Since the Murkowski administration, every Alaska governor has offered his or her own version of oil tax reform. Now, Gov. Bill Walker is taking issue with aspects of the current tax regime, without committing to any immediate legislative changes.
On Thursday, Walker took to the pages of the Alaska Dispatch News to raise concerns over how the existing oil production tax works at low prices. With the value of oil now in free fall, Walker explained the state is now collecting less money than it is paying out. The Department of Revenue expects to collect $524 million in revenue this fiscal year, after North Slope producers deduct $750 million available to them in liability credits. Those liability credits can be used to buy their tax burden down, but do not require the state to pay out money. The major producers — Exxon, BP, and ConocoPhillips — are the top beneficiaries of these credits.

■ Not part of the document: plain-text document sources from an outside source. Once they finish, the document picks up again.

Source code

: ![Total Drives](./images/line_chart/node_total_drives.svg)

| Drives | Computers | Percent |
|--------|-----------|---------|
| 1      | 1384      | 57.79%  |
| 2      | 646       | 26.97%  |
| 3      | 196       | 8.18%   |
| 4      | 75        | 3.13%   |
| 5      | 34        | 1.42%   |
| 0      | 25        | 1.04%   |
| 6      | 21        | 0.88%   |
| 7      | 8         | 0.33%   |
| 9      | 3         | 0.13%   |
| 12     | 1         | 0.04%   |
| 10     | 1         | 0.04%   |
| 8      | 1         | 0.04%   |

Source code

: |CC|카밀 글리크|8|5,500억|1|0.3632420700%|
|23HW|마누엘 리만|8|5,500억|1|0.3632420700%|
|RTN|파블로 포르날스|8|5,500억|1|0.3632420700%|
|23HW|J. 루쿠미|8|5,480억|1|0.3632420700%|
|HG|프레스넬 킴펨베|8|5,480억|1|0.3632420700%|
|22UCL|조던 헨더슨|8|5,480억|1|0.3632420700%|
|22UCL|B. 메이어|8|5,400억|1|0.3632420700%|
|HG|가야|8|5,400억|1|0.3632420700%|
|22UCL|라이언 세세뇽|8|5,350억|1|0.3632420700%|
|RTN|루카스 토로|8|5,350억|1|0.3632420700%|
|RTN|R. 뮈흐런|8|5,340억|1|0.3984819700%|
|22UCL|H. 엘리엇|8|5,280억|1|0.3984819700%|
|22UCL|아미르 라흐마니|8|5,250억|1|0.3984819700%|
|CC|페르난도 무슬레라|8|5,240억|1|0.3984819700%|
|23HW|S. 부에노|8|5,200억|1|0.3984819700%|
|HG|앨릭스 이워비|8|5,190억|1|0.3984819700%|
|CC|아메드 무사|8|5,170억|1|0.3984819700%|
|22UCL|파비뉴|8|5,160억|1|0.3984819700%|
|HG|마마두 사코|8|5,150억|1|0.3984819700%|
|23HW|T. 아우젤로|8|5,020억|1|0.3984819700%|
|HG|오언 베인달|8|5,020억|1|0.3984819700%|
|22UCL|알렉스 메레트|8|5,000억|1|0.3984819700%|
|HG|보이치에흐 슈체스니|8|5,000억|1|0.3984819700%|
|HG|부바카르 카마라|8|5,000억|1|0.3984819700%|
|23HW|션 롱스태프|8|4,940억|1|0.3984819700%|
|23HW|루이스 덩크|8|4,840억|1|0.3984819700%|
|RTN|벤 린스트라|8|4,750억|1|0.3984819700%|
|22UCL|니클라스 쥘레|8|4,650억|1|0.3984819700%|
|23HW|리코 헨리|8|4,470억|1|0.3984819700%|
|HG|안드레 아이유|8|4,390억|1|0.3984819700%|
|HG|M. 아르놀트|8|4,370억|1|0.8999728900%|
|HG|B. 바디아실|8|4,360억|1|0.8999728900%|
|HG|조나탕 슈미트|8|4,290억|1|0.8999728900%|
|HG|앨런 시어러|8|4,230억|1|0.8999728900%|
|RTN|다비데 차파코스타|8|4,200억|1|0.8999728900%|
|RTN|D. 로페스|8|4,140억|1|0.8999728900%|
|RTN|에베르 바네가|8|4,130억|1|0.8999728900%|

But on top of those deductions, the current tax law also grants smaller producers refundable credits meant to encourage more competition on the North Slope and stimulate production in Cook Inlet. These independent companies are eligible to receive $625 million in subsidies that can be cashed out if they end up exceeding their tax bill.
Once both kinds of credits are applied, the state expects to lose $100 million on its oil production tax.
Walker called this situation “irresponsible and unsustainable,” and said the revenue problem must be addressed “from all angles.” But that doesn’t mean legislators should prepare for an oil tax fight this session. In an interview with APRN, Walker said he does not plan to introduce a tax bill.
“No, no, no. I think we have to maybe look across the board and give it some thought. Nothing maybe this year — I’m not looking at going in and making any significant changes,” said Walker. “But I just feel it’s part of my job that Alaskans know what I know, and this is unusual.”
Walker also has no plans to make regulatory changes to the oil tax system that would affect the credits.
While campaigning, Walker came out against the current tax regime. He was in favor of a ballot referendum to repeal Gov. Sean Parnell’s 2013 oil tax law, known as Senate Bill 21. When the referendum narrowly failed in August, Walker said that he respected the outcome and that he would give the law more time on the books if he became governor.
Since Walker was elected on November 4, oil prices have fallen from $80 to $50 per barrel. Walker said that drop is responsible for the state going into the red with its production. His office has done an analysis of how Parnell’s Senate Bill 21 compares at current oil prices to the system that preceded it — ACES — and found the outcomes were not “significantly different.”
“Whether it’s ACES or Senate Bill 21, we’d be in this situation either way, quite honestly,” said Walker. “So, it’s not being judgmental on one versus the other. But’s a new place for us. We’ve never been here before, that we’re paying out more than we’re receiving in production tax.”
Historically, oil tax receipts have made up the bulk of the state’s revenue. Last year, the state generated nearly $5 billion in oil revenue, with more than half of that coming from production taxes.
The state still expects to collect $2 billion this year from other forms of oil revenue, including royalties, corporate income taxes, and property taxes from production.